[Document layout analysis data]
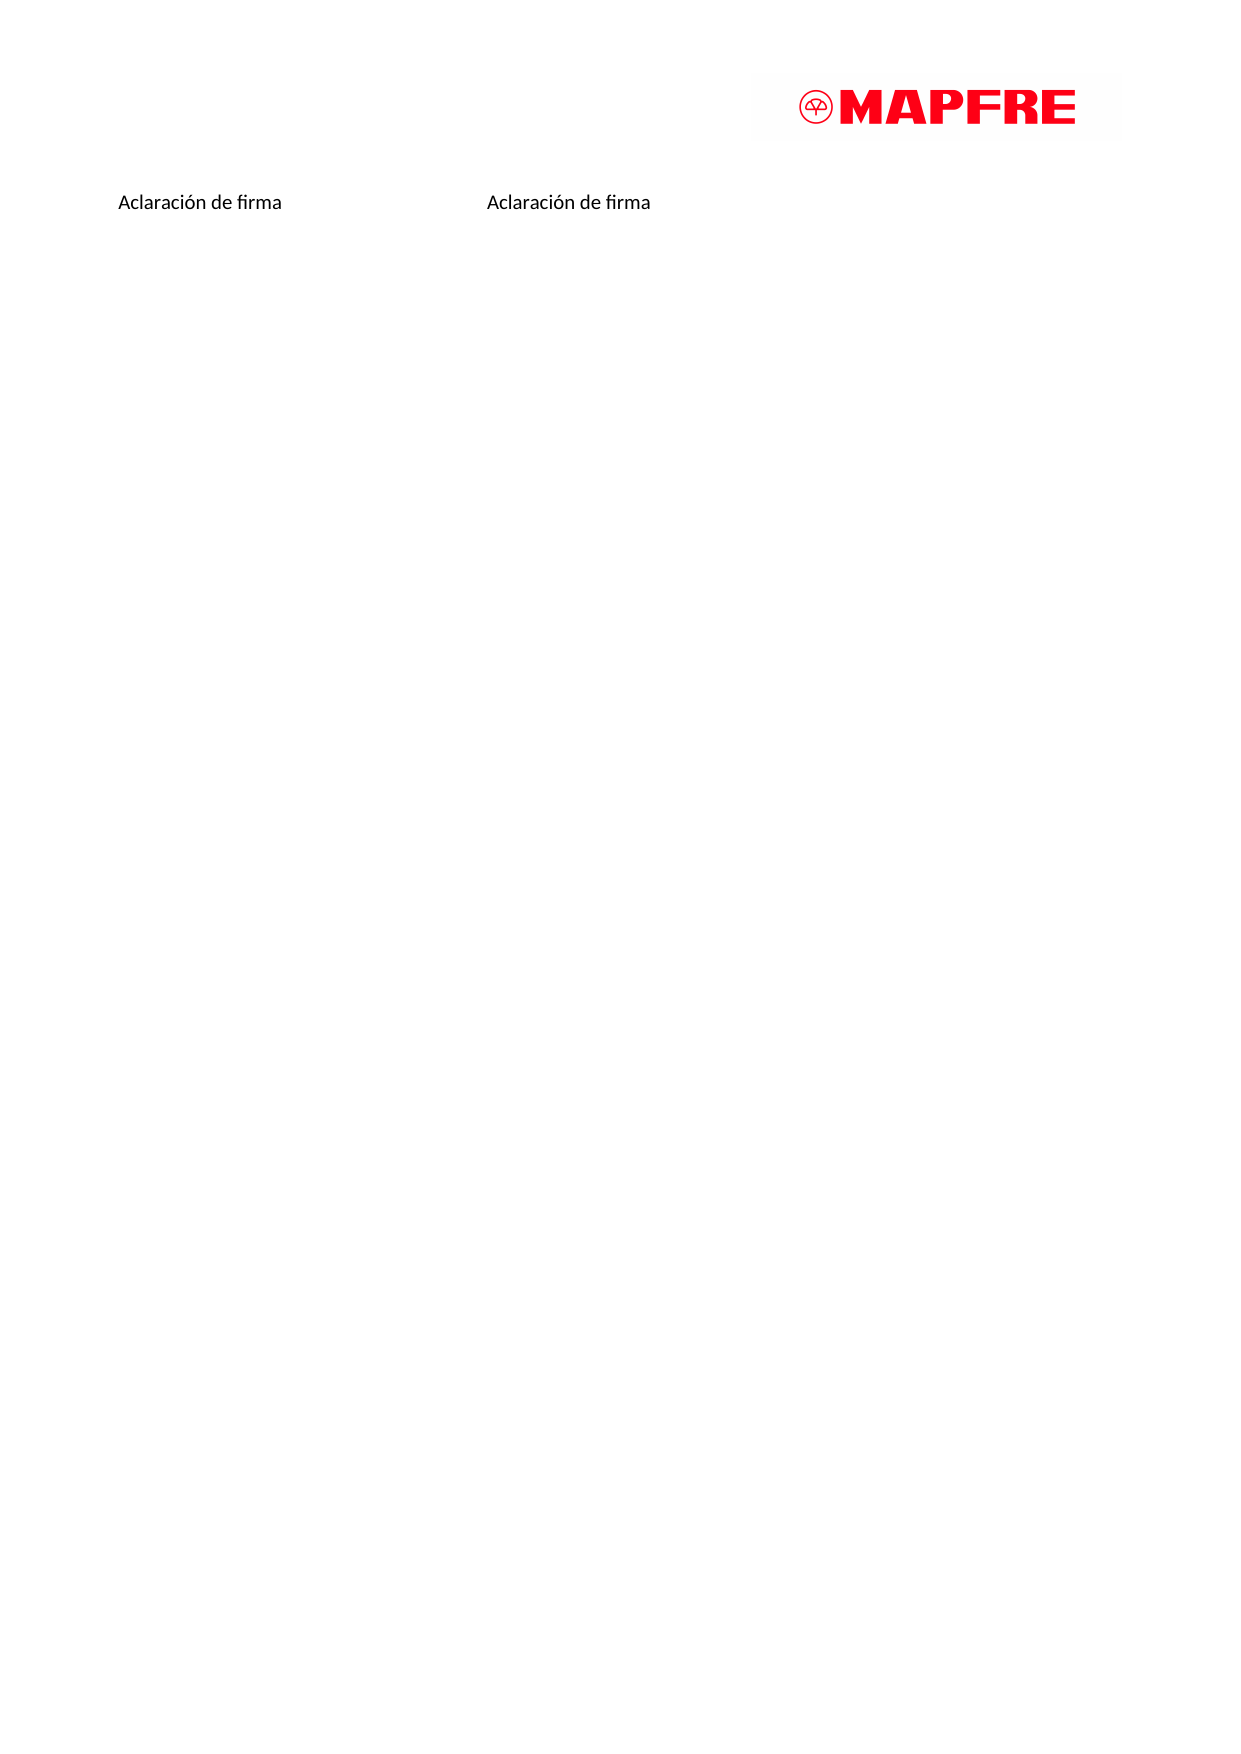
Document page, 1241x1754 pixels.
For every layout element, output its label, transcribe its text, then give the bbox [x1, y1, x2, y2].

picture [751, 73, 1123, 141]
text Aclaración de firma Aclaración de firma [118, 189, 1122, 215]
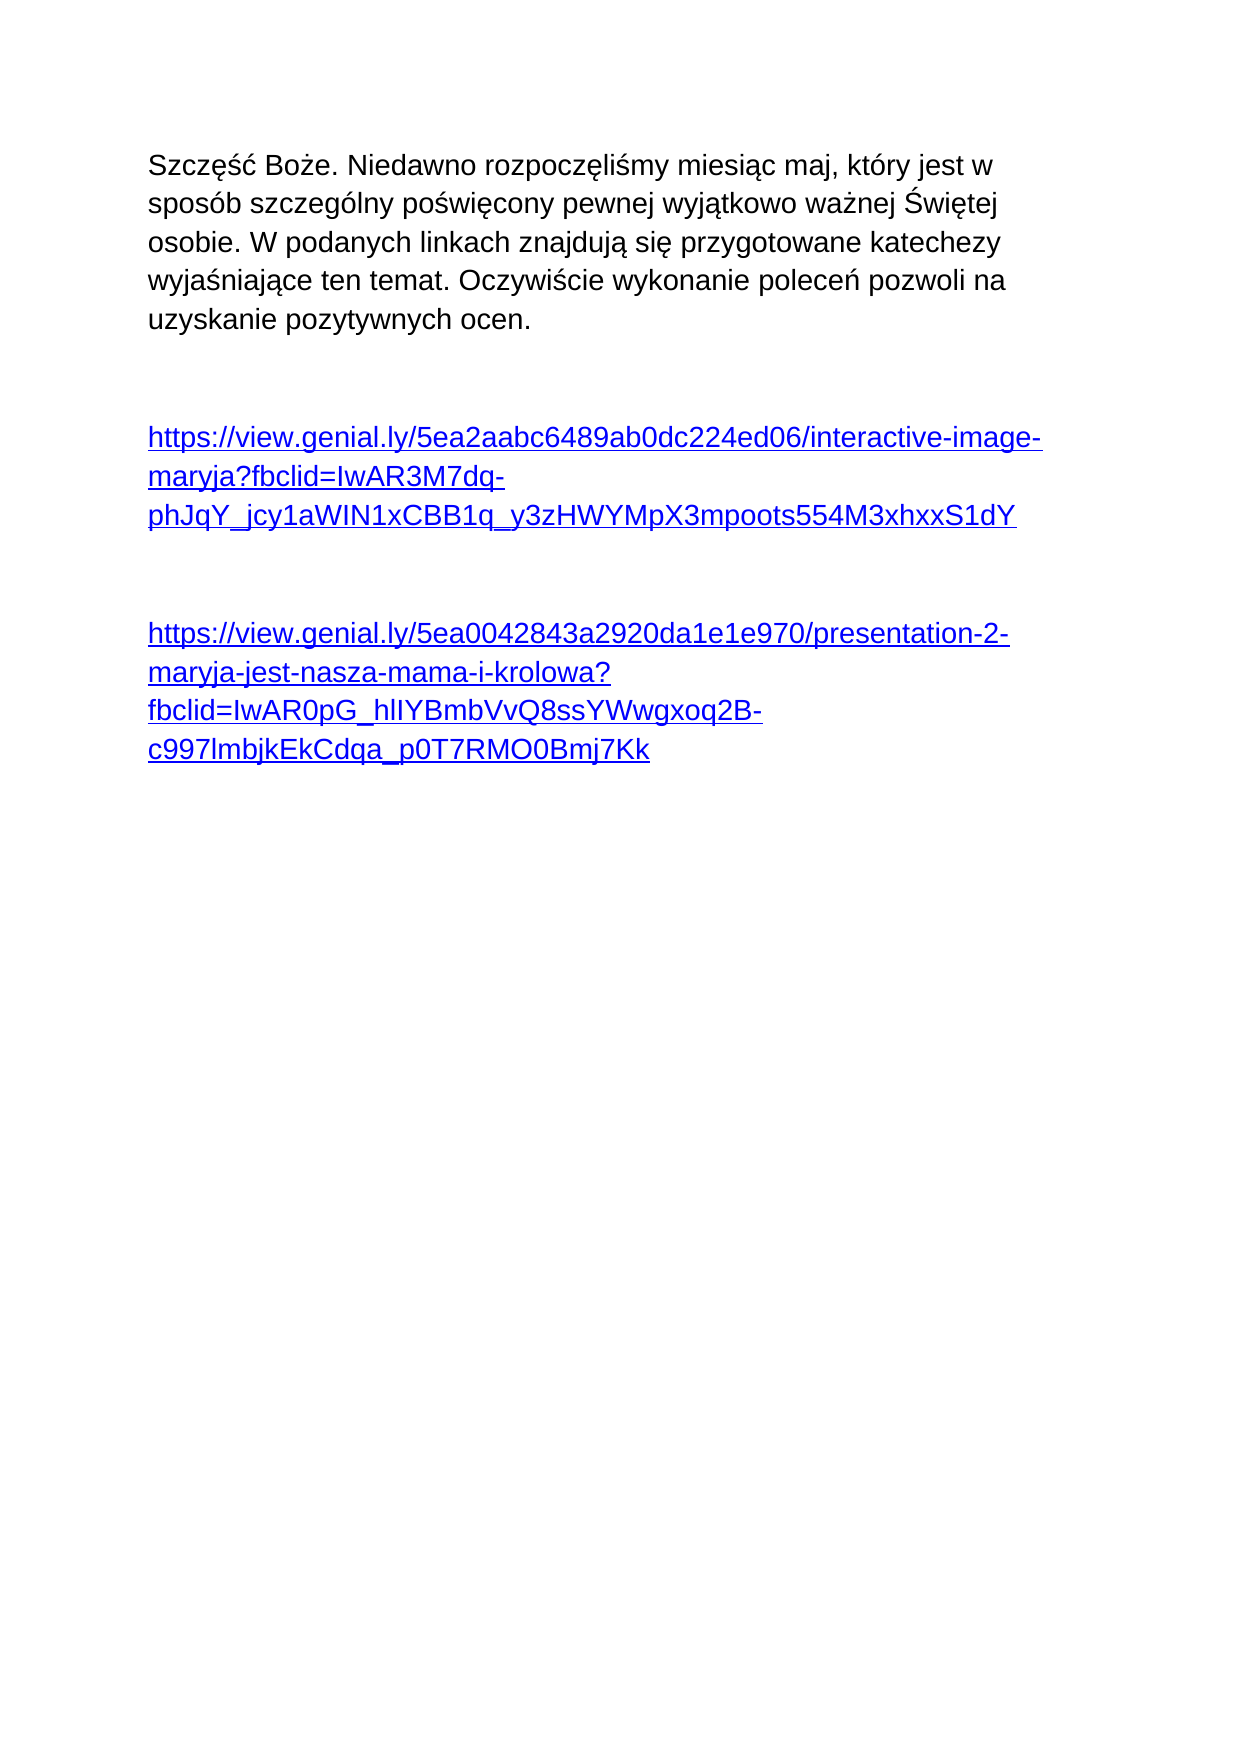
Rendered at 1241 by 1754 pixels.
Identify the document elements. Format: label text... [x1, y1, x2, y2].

* [Problem statement] For each line of the data that has the word "pixels", report that line.

* [Worked solution]
Document page, 1241x1754 pixels.
Rendered at 1241 by 1754 pixels.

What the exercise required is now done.